Parkinson's disease is associated with low levels of the neurotransmitter dopamine in the brain. Pergolide has some of the same effects as dopamine in the body.


Pergolide is not available in the United States. In some other countries, it is used to treat the stiffness, tremors, spasms, and poor muscle control of Parkinson's disease, although it has also been used to treat discomfort or pain in the lower extremities that can only be relieved by moving the legs. Pergolide is often used in conjunction with other medicines in the treatment of Parkinson's disease. Since Pergolide can reduce prolactin levels, it is often used to treat hyperprolactinemia.

Furthermore, pergolide may also be used for veterinary purposes. It is commonly used for the treatment of pituitary pars intermedia hyperplasia or Equine Cushing's Syndrome (ECS) in horses.[1]

Side Effects

The drug is in decreasing use, as it was reported in 2003 to be associated with a form of heart disease called cardiac fibrosis.[2] In 2007, The United States Food and Drug Administration announced a voluntary withdrawal of the drug by manufacturers due to the possibility of heart valve damage [3]. Pergolide is not currently available in the United States. This problem is thought to be due to pergolide's action at the 5-HT2B serotonin receptors of cardiac myocytes, causing proliferative valve disease by the same mechanism as ergotamine, methysergide, fenfluramine, and other serotonin 5-HT2B agonists, including serotonin itself when elevated in the blood in carcinoid syndrome. Pergolide can rarely cause Raynaud's phenomenon. Among similar antiparkinsonian drugs, cabergoline but not lisuride exhibit this same type of serotonin receptor binding.[4] In January, 2007, cabergoline (Dostinex) was reported also to be associated with valvular proliferation heart damage.[5] In March 2007, pergolide was withdrawn from the U.S. market due to serious valvular damage that was shown in two independent studies.[6]

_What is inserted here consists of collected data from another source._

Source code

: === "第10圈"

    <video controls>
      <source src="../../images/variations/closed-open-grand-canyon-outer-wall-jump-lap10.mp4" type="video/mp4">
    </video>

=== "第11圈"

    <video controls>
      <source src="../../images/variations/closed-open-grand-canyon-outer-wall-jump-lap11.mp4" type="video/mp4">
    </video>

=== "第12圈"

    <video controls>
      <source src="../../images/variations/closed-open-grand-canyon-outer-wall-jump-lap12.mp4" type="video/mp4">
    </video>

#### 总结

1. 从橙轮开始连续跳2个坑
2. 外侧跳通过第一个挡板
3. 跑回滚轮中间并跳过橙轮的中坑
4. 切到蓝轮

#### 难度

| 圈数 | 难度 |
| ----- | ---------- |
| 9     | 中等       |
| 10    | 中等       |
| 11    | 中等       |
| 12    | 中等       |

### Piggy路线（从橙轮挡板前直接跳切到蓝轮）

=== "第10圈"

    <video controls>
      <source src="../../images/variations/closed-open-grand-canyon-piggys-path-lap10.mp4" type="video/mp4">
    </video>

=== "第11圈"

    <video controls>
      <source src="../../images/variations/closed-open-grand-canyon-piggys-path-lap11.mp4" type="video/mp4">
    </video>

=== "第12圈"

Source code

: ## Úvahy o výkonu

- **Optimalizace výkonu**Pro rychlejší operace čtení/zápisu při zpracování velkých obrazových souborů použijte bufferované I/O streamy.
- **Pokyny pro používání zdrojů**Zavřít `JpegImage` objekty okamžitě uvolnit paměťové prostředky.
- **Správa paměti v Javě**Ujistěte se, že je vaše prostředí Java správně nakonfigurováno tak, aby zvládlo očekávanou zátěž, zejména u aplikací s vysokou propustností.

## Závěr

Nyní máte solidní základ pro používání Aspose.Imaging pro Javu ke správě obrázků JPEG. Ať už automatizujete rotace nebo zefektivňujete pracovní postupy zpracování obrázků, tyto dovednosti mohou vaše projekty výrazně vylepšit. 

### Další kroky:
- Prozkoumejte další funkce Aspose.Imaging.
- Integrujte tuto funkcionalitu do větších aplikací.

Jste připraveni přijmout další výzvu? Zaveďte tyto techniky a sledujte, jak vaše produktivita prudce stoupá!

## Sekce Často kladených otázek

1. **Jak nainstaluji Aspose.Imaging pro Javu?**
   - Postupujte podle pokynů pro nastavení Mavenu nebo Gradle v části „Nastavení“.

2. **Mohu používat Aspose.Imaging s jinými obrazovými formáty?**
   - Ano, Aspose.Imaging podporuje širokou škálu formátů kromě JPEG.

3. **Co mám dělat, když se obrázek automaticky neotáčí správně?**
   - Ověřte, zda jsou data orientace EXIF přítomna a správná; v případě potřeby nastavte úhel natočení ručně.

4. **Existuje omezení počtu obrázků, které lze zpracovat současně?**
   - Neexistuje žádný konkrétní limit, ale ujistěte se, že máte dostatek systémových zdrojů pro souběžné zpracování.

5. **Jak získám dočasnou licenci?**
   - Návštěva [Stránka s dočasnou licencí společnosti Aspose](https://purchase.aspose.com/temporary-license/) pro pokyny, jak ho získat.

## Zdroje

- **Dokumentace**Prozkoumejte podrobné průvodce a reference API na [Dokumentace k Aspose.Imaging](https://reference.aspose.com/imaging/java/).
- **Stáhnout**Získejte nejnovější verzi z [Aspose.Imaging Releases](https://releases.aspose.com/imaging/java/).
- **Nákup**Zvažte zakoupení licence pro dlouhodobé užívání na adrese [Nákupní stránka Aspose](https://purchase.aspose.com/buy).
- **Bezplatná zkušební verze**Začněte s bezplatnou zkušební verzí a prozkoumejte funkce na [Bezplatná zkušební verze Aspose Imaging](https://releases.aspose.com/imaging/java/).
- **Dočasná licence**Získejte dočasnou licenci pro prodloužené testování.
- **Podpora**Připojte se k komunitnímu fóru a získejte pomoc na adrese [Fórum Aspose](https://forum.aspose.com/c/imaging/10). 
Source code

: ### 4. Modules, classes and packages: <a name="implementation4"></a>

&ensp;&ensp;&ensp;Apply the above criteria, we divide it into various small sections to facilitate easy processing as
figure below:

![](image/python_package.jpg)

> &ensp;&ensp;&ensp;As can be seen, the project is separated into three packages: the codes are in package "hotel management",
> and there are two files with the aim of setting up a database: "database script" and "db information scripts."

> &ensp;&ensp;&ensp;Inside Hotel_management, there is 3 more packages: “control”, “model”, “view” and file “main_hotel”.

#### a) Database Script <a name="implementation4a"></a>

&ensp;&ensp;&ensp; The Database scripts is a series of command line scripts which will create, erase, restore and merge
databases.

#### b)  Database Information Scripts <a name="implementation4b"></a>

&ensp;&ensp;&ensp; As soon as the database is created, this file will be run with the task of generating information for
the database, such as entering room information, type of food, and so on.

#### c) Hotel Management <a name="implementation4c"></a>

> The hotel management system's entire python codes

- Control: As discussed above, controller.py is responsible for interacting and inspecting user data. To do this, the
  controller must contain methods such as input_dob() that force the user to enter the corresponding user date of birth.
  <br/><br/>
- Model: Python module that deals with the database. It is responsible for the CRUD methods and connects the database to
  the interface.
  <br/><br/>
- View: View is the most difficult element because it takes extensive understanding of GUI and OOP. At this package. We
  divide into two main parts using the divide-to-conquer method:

Pergolide has also been shown to impair associative learning.[7]

At least one British Pergolide user has attracted some media attention with claims that it has caused him to develop a gambling addiction.[8][9]In June 2010, it was reported that more than 100 Australian users of the drug are suing the manufacturer over both gambling and sex addiction[10] problems they claim are the result of the drug's side effects. On March 30, 2007, manufacturers of Pergolide agreed to withdraw the drug from the U.S. market after several published studies revealed a link between the drug and increased rates of valvular dysfunction.[11] However, Pergolide is still available in many other countries.